Training for Schools

Children Cycling

FREE TRAINING

If you live in Merseyside and are under 18 years old and in full-time education you may be elligible for a FREE TWO-HOUR CYCLING LESSON.

This can be for anything from learning to ride a bike to coping with busy traffic and everything in-between, so get in touch today and arrange your lessons now.

Cycling Solutions is the UK’s largest deliverer of ‘Bikeability’ training, with our instructors training over 18,000 school-children all over the country in 2008/09 and planned delivery for 27,000 in 2009/10!

We can deliver a quality controlled package of training in your area. We know our delivery method works because it’s already been tried and tested and is capable of working anywhere. It not only copes, but works better, with large numbers of trainees.

Ask us for a quote, or come and see the training being delivered and convince yourself – get in touch today.

Many adults, especially those who were at primary school during the 1970s-80s, will have had the opportunity to take the old ‘Cycling Proficiency Test’, which is still being used by some local authorities.

However, this old method of teaching had one major failing – it was all done on the playground! At no point did any of the children experience what riding on a real road was like unless their parents allowed them to.

All that changed in 2006 when the new National Standards for Cycle Training were rolled out, now known as ‘Bikeability’, with three levels, as follows:

  • LEVEL 1: Basic Bike Control & Safety
    Includes: general bike safety checks, using brakes and gears effectively and where appropriate, ability to ride with one hand (in order to signal effectively) whilst in control, understanding of the best and most safe way to start and stop, slow speed manoeuvering, ability to look behind whilst riding in a straight line.
  • LEVEL 2: Basic Road Riding
    Including: assertive road positioning, visual and auditory checks, effective signalling, left and right turns into and out of a variety of junctions, hazard perception, passing parked cars and other obstacles. The training is usually carried out on quieter roads in residential areas.
  • LEVEL 3: Advanced Road Riding
    Includes: route-planning, negotiating complex road layouts and junctions, advanced road positioning & hazard perception, risk management. This training is carried out on more heavily trafficed roads and main routes, though under risk-assessed conditions.

Our Level 2 schools training is normally delivered over four sessions in groups of up to 6 children per instructor, once a week, with each session lasting 1.5-2 hours. The first session, the only one conducted on the school playground, allows our instructors to check that all the children who’ve opted for the training are already at Level 1, otherwise we can’t take them out on the road. We can sometimes provide coaching for those who might not have reached Level 1 yet.

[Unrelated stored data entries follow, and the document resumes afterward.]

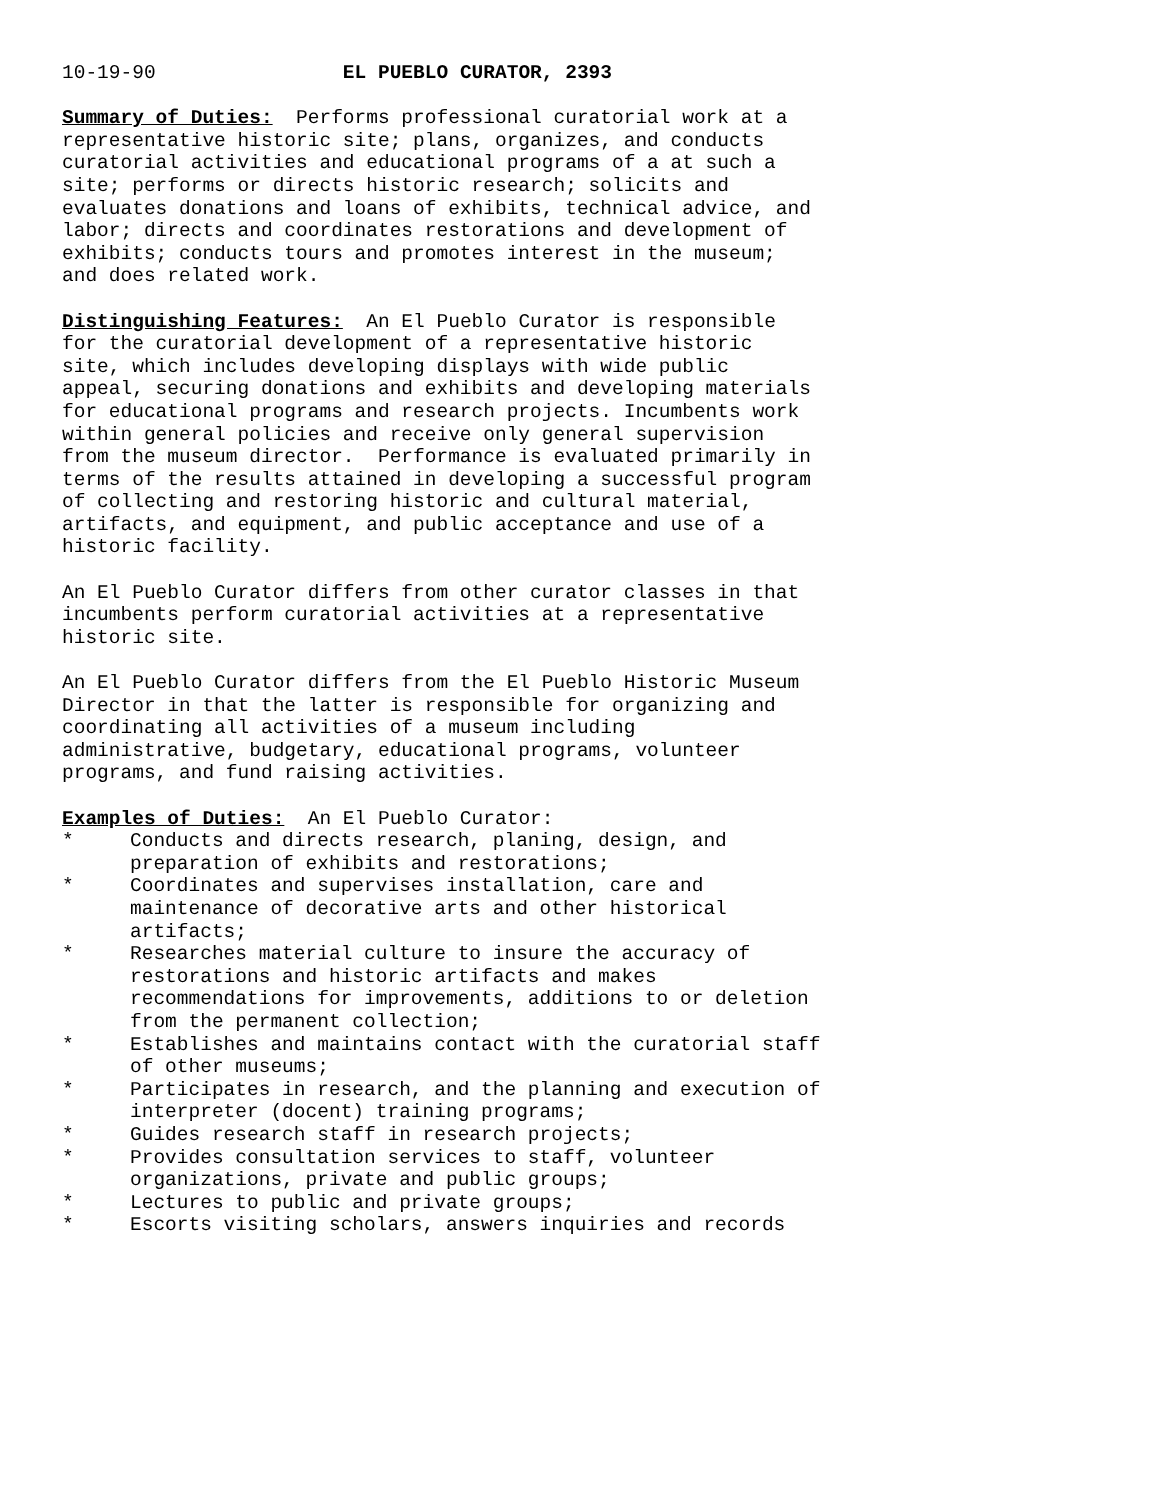10-19-90 EL PUEBLO CURATOR, 2393
Summary of Duties: Performs professional curatorial work at a representative historic site; plans, organizes, and conducts curatorial activities and educational programs of a at such a site; performs or directs historic research; solicits and evaluates donations and loans of exhibits, technical advice, and labor; directs and coordinates restorations and development of exhibits; conducts tours and promotes interest in the museum; and does related work.
Distinguishing Features: An El Pueblo Curator is responsible for the curatorial development of a representative historic site, which includes developing displays with wide public appeal, securing donations and exhibits and developing materials for educational programs and research projects. Incumbents work within general policies and receive only general supervision from the museum director. Performance is evaluated primarily in terms of the results attained in developing a successful program of collecting and restoring historic and cultural material, artifacts, and equipment, and public acceptance and use of a historic facility.
An El Pueblo Curator differs from other curator classes in that incumbents perform curatorial activities at a representative historic site.
An El Pueblo Curator differs from the El Pueblo Historic Museum Director in that the latter is responsible for organizing and coordinating all activities of a museum including administrative, budgetary, educational programs, volunteer programs, and fund raising activities.
Examples of Duties: An El Pueblo Curator:
* Conducts and directs research, planing, design, and preparation of exhibits and restorations;
* Coordinates and supervises installation, care and maintenance of decorative arts and other historical artifacts;
* Researches material culture to insure the accuracy of restorations and historic artifacts and makes recommendations for improvements, additions to or deletion from the permanent collection;
* Establishes and maintains contact with the curatorial staff of other museums;
* Participates in research, and the planning and execution of interpreter (docent) training programs;
* Guides research staff in research projects;
* Provides consultation services to staff, volunteer organizations, private and public groups;
* Lectures to public and private groups;
* Escorts visiting scholars, answers inquiries and records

The remaining sessions then take place out on roads that are local to the school in a carefully planned and risk-assessed manner. The areas are chosen to be quieter, usually residential, roads with some traffic, parked cars, and a variety of junctions. The instructor is required to re-check the area before each session.

By the final session, each child should have reached Level 2 standard and be skilled and confident enough to be able to ride on the road in quieter residential areas as part of the traffic.

Importantly, every one of our instructors has had criminal records check and has a Enhanced Disclosure Certificate. For additional reassurance on the Level 2 training courses, our instructors all visit schools in teams of at least two and never have more than 6 children per instructor.

Our Level 3 schools training is carried out a little differently as a one-to-one individual session with a trained instructor. It usually lasts about 2 hours and can be done any time, although just after school is favourite. We can pick up trainees from school or from home. The usual route we ride is between home and school and may include busier roads and more complex junctions and roundabouts. By the end of the session the trainee will be able to decide on a route that they are capable of using.

NOTE ON HELMETS:

Each education authority area we teach in has its own rules as far as helmet-wearing goes. Some insist on all the children wearing a helmet, others leave the choice to the child’s parent or legal carer, and some schools have their own individual policy.

Therefore if you’re a parent whose child is going to have training at their school, it’s important that you carefully read the helmet policy on the consent form.

If a local authority insists on helmet-wearing they will usually provide helmets to the school on loan, though you may need to check beforehand. In some instances Cycling Solutions may be able to provide a helmet temporarily until the child has their own, and we also have a limited number of bikes we can lend out, some of which can be modified for children with mild special physical needs.